Thank heaven for erasers!

15 Sally February 9, 2011 at 2:55 pm

Can’t wait until March 8, when the speaker for the Horticultural Society of Maryland speaks on “Mycorrhizal Fungi: Hidden Friends of Plants!” Sorry, Jeff – is he a rival of yours?

16 Michael February 9, 2011 at 4:09 pm

Even though I fancy myself a fairly seasoned gardener, I’m still a beginner when it comes to understanding the soil in relevant detail. I suspect that this publication will help to get me where I need to be. Thanks again, Timber Press.

17 Chani West-Foyle, Marketing Associate February 9, 2011 at 5:10 pm

Today’s winner is Jennifer Chandler, who co-owns a landscape design business (Chandler and Chandler) in California. Congratulations to her, and thanks to everyone else for playing! Tomorrow we’re giving away What’s Wrong With My Plant?, by David Deardorff and Kathryn Wadsworth. Feel free to tune in for their good gardening advice, and to try your luck again!

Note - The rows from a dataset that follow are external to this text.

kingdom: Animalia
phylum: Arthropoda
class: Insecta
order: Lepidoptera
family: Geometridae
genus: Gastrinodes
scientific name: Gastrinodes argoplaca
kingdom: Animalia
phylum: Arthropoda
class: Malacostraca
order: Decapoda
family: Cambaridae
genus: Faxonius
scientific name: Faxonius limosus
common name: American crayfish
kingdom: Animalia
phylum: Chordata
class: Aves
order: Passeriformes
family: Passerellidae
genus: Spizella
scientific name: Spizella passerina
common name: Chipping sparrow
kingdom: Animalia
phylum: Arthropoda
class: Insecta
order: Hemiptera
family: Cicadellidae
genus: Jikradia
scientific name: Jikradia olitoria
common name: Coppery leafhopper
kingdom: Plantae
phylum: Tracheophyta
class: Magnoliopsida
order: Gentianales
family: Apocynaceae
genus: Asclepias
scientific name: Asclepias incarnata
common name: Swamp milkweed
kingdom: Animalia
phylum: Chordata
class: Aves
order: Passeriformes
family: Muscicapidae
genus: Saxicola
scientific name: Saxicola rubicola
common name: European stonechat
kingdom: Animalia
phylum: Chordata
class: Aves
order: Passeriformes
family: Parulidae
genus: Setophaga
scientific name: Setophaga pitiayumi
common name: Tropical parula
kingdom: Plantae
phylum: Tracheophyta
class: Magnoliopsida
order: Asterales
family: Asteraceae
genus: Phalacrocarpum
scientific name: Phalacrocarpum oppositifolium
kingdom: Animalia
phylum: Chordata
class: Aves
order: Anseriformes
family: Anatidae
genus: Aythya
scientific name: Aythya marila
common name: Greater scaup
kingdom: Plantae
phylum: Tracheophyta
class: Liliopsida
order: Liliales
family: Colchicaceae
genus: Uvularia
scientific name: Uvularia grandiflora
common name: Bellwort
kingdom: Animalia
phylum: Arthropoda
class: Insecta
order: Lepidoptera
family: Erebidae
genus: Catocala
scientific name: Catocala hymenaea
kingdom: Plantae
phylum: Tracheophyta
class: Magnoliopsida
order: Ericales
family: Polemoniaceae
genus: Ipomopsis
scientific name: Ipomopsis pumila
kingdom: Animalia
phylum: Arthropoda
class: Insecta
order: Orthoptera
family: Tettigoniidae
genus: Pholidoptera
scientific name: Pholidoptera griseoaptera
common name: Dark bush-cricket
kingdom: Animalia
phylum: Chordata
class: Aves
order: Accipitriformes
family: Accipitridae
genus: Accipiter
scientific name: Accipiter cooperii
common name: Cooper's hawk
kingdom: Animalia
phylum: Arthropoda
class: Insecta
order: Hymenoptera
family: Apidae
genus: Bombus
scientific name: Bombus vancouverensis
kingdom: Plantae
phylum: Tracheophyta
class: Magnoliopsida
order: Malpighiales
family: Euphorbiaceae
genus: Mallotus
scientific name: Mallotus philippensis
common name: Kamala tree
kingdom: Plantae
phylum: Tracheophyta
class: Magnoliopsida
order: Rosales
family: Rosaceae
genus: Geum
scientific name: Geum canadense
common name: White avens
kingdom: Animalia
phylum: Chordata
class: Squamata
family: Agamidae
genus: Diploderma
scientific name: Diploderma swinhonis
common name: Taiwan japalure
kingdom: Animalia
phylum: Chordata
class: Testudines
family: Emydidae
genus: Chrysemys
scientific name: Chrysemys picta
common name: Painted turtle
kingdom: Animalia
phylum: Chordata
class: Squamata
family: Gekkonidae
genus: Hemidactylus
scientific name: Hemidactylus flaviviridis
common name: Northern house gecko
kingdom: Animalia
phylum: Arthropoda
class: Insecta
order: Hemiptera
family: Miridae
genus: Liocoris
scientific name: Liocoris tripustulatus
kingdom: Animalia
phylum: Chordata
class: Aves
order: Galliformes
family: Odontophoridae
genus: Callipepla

18 Christine Powell February 9, 2011 at 10:21 pm

Great ideas to energize us – the time to act will soon be here!

19 Jeremy P February 10, 2011 at 6:20 am

I have large piles of shredded leaves I put on the garden last fall. You’r article reminded me to put them on the compost pile. Now what to do about the snow…..

20 Jane / MulchMaid February 10, 2011 at 7:57 am

This title was suggested as a great read by instructor Claudia Groth at her Soils presentation in our OSU Master Gardener class. Funny, I thought it was “Teeming with Microbes”!

21 Lewis E. Ward, Figure in the Wood-woodcarver and sculptor February 10, 2011 at 8:22 am

Sound advice and a good tool for learning from your own experiences.
I never studied soil microbiology when in college… To little time. Looking forward to reading the book. Worked in Plant Pathology which taught me that: the soil borne pathogens are a challenge and that the ecology is very complex.

22 jess February 10, 2011 at 10:52 am

This is a great round-up of spring chores, and a perfect link to pass on to everyone who is asking, “What should I be doing right now?”

23 Catie February 11, 2011 at 4:21 pm

Love it! Time to find out how my soil mixture is doing, and what my compost heap might need.